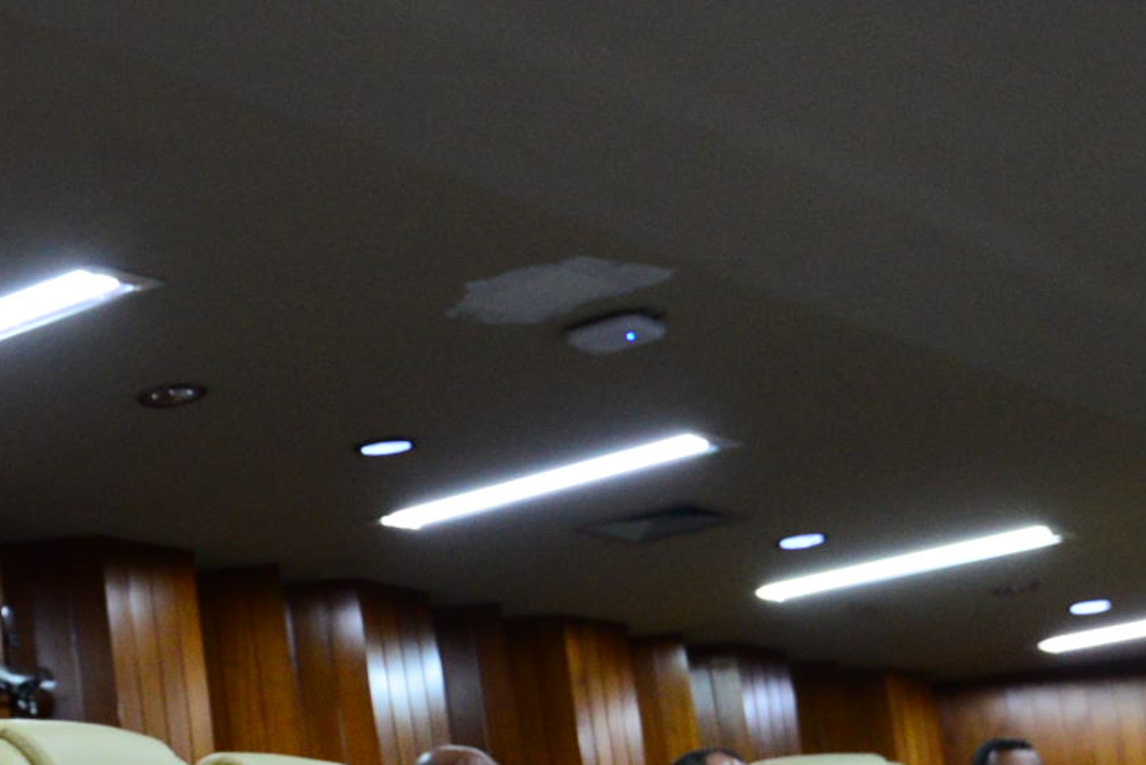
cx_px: -157
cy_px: 730
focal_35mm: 83
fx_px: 2643
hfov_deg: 22.8
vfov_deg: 16.2
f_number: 5.6
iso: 2500
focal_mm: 22
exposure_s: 1/60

▶ **EXERCISE DETAILS**: Down to the last line, return the entries above exactly, with no pictures.

▶ **TASK OUTPUT**:
cx_px: -157
cy_px: 730
focal_35mm: 83
fx_px: 2643
hfov_deg: 22.8
vfov_deg: 16.2
f_number: 5.6
iso: 2500
focal_mm: 22
exposure_s: 1/60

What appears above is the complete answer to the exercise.